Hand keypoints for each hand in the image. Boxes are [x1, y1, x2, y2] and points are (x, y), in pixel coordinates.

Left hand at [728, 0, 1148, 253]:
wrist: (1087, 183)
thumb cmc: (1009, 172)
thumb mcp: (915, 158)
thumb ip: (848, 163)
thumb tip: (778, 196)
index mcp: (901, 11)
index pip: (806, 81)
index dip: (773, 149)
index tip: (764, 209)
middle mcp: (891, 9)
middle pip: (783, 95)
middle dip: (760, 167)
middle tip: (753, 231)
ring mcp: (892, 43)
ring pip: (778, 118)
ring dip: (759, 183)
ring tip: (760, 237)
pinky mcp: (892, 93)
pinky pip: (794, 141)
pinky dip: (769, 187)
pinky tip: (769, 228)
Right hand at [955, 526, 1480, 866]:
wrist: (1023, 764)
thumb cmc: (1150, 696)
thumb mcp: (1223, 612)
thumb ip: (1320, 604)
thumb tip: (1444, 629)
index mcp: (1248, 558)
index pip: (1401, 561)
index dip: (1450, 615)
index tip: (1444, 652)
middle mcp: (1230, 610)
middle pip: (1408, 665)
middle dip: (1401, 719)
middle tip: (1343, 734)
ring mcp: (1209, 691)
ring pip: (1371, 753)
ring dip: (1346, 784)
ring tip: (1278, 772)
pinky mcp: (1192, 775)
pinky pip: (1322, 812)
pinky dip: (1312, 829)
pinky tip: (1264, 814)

**YOUR TASK**
Please tally the lines above that include the word "thumb" and answer with the number by itself.

**ANSWER BOX**
8